Problem requirements —
Print the entries below exactly as they appear, from the first line up to and including the line with "X138960000Y-77660819D02*". Do not print any pictures.

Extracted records

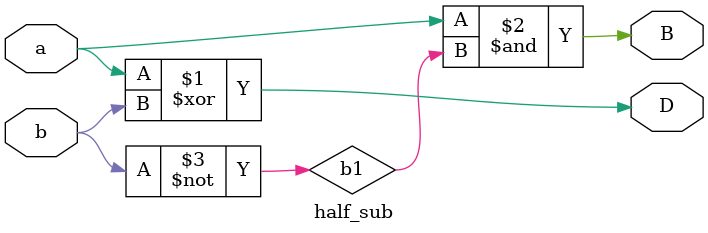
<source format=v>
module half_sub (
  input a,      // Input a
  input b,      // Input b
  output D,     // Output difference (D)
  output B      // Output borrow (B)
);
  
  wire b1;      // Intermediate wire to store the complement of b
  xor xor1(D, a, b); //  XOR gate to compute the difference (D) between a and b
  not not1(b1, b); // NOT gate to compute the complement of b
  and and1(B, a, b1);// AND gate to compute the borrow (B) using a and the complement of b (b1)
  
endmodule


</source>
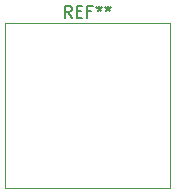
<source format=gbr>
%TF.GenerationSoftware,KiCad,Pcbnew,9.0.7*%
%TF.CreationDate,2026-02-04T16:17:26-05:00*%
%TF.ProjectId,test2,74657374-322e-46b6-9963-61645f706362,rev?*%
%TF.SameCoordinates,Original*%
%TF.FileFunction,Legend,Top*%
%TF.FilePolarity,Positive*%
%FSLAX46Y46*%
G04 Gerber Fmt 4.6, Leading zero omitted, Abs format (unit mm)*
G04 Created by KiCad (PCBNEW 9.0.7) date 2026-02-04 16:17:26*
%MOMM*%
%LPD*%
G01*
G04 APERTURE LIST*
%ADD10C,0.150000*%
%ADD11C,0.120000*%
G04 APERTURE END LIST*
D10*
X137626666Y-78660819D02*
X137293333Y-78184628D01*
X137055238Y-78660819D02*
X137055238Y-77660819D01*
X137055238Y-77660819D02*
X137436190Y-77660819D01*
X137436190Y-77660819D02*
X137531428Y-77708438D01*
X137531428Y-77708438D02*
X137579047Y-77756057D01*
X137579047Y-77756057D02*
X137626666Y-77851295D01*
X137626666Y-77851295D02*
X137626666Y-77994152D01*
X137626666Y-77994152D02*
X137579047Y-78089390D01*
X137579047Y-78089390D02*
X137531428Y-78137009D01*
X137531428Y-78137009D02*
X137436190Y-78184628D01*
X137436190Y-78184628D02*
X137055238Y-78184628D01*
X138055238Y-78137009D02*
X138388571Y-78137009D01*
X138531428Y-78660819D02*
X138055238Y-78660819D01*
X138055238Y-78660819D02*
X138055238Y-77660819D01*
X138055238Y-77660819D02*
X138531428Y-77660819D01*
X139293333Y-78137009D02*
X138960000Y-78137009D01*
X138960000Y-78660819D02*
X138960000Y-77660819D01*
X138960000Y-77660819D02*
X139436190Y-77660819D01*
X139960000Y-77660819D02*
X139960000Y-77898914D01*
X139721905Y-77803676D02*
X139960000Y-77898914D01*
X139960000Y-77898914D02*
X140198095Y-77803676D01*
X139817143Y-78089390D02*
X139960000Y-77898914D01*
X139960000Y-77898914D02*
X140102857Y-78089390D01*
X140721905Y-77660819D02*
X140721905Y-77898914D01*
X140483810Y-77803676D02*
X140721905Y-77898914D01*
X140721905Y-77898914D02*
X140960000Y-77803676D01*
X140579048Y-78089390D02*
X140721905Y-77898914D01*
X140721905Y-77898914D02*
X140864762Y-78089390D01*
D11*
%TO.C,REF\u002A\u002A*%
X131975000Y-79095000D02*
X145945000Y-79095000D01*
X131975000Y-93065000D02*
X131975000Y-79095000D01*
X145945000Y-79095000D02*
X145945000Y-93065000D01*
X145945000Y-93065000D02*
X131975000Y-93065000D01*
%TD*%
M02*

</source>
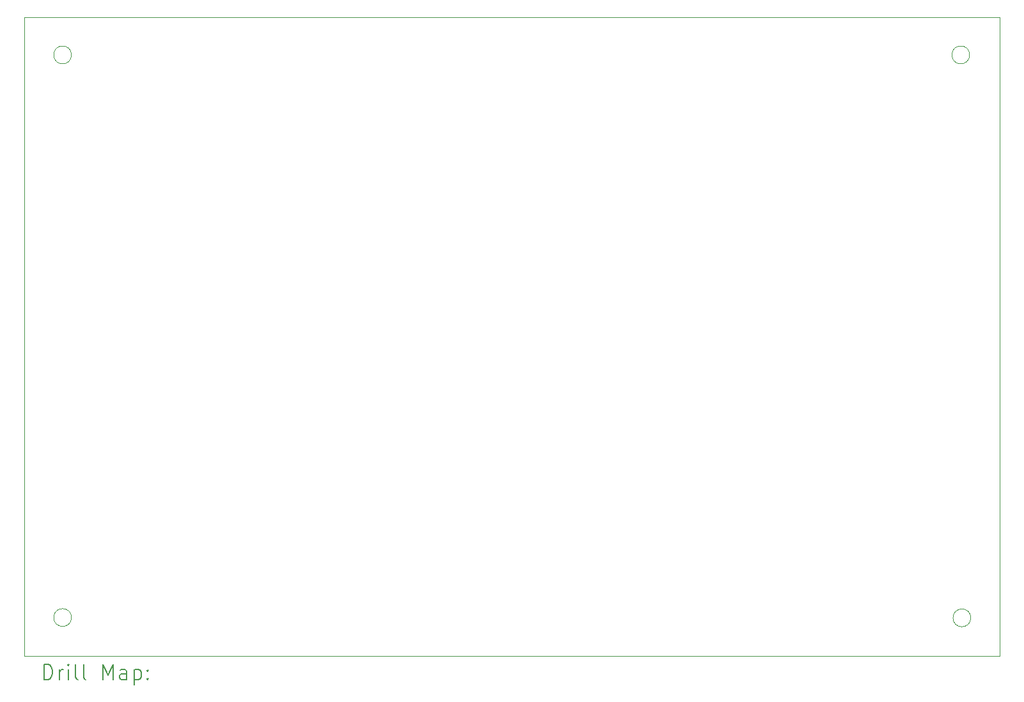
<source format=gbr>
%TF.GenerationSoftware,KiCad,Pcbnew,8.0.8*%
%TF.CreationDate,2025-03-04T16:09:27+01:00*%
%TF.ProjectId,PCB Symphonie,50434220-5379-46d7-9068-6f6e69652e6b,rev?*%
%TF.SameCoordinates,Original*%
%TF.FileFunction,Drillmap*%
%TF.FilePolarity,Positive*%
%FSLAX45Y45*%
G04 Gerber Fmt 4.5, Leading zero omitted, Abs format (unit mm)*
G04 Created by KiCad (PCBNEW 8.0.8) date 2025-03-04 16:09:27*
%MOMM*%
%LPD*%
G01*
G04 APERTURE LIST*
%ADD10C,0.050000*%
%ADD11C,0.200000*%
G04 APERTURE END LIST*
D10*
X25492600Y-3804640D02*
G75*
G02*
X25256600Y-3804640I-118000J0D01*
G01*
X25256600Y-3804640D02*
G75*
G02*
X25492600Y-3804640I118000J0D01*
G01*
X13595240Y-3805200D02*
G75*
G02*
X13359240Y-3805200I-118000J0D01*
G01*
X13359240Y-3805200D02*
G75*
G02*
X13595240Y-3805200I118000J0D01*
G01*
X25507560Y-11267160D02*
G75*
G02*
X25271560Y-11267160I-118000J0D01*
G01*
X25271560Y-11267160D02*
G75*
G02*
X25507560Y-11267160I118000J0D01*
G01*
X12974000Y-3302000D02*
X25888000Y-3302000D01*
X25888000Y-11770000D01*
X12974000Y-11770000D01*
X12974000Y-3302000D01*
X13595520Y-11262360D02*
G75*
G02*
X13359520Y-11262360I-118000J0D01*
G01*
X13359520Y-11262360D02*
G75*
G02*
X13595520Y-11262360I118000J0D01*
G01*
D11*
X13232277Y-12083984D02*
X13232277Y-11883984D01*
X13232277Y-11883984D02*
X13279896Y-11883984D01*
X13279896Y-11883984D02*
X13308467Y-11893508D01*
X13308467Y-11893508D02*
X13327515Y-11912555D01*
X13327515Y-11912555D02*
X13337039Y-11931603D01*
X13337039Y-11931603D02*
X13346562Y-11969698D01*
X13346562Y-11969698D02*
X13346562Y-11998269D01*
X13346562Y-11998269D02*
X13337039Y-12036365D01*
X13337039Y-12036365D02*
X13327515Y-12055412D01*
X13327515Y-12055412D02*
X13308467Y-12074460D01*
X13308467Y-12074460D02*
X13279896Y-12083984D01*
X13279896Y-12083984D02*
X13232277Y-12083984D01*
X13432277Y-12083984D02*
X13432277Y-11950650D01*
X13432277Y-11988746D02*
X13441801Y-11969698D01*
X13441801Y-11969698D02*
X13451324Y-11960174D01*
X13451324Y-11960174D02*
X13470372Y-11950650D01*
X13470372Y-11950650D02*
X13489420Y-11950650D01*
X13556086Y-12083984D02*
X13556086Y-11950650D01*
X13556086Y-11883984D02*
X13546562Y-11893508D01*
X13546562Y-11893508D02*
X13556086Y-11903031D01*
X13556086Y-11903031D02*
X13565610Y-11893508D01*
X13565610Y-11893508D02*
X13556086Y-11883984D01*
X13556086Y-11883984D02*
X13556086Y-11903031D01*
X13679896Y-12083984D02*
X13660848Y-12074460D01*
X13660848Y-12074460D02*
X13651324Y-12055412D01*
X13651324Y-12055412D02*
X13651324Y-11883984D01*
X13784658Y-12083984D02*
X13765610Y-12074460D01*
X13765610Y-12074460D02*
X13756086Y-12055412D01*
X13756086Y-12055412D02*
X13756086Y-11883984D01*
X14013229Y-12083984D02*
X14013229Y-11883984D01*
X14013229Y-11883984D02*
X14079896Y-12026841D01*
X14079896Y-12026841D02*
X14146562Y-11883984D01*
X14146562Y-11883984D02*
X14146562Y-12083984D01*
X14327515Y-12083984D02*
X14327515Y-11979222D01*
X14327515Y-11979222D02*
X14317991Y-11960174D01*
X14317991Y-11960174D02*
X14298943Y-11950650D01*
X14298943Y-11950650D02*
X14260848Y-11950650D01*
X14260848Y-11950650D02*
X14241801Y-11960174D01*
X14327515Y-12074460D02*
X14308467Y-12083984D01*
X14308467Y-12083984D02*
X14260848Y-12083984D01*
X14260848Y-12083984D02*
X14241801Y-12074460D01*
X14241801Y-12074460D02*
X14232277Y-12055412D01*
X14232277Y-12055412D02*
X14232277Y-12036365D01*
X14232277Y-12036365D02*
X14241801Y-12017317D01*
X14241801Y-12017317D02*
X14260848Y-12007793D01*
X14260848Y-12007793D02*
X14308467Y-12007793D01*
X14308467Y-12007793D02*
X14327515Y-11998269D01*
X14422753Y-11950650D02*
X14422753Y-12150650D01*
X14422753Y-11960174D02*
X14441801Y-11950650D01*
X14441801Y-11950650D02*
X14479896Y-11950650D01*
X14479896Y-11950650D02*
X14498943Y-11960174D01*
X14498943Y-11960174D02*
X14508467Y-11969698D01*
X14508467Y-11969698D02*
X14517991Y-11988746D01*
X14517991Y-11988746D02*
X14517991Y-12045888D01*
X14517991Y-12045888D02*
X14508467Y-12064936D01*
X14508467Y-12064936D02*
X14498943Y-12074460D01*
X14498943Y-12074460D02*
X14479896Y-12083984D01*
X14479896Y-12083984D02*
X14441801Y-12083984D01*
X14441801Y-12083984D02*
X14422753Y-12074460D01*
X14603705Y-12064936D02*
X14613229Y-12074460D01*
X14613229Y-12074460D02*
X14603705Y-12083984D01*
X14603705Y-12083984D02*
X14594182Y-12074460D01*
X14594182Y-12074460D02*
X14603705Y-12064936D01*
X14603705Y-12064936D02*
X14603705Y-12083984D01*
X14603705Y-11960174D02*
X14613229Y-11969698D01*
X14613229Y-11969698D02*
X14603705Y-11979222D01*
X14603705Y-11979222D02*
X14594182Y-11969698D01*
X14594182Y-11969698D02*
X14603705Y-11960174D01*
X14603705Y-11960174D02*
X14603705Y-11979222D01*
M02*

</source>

Your response —
<source format=v>
module half_sub (
  input a,      // Input a
  input b,      // Input b
  output D,     // Output difference (D)
  output B      // Output borrow (B)
);
  
  wire b1;      // Intermediate wire to store the complement of b
  xor xor1(D, a, b); //  XOR gate to compute the difference (D) between a and b
  not not1(b1, b); // NOT gate to compute the complement of b
  and and1(B, a, b1);// AND gate to compute the borrow (B) using a and the complement of b (b1)
  
endmodule


</source>
<source format=gbr>
%TF.GenerationSoftware,KiCad,Pcbnew,9.0.7*%
%TF.CreationDate,2026-02-04T16:17:26-05:00*%
%TF.ProjectId,test2,74657374-322e-46b6-9963-61645f706362,rev?*%
%TF.SameCoordinates,Original*%
%TF.FileFunction,Legend,Top*%
%TF.FilePolarity,Positive*%
%FSLAX46Y46*%
G04 Gerber Fmt 4.6, Leading zero omitted, Abs format (unit mm)*
G04 Created by KiCad (PCBNEW 9.0.7) date 2026-02-04 16:17:26*
%MOMM*%
%LPD*%
G01*
G04 APERTURE LIST*
%ADD10C,0.150000*%
%ADD11C,0.120000*%
G04 APERTURE END LIST*
D10*
X137626666Y-78660819D02*
X137293333Y-78184628D01*
X137055238Y-78660819D02*
X137055238Y-77660819D01*
X137055238Y-77660819D02*
X137436190Y-77660819D01*
X137436190Y-77660819D02*
X137531428Y-77708438D01*
X137531428Y-77708438D02*
X137579047Y-77756057D01*
X137579047Y-77756057D02*
X137626666Y-77851295D01*
X137626666Y-77851295D02*
X137626666Y-77994152D01*
X137626666Y-77994152D02*
X137579047Y-78089390D01*
X137579047Y-78089390D02*
X137531428Y-78137009D01*
X137531428Y-78137009D02*
X137436190Y-78184628D01*
X137436190Y-78184628D02*
X137055238Y-78184628D01*
X138055238Y-78137009D02*
X138388571Y-78137009D01*
X138531428Y-78660819D02*
X138055238Y-78660819D01*
X138055238Y-78660819D02*
X138055238Y-77660819D01*
X138055238Y-77660819D02*
X138531428Y-77660819D01*
X139293333Y-78137009D02*
X138960000Y-78137009D01*
X138960000Y-78660819D02*
X138960000Y-77660819D01*
X138960000Y-77660819D02*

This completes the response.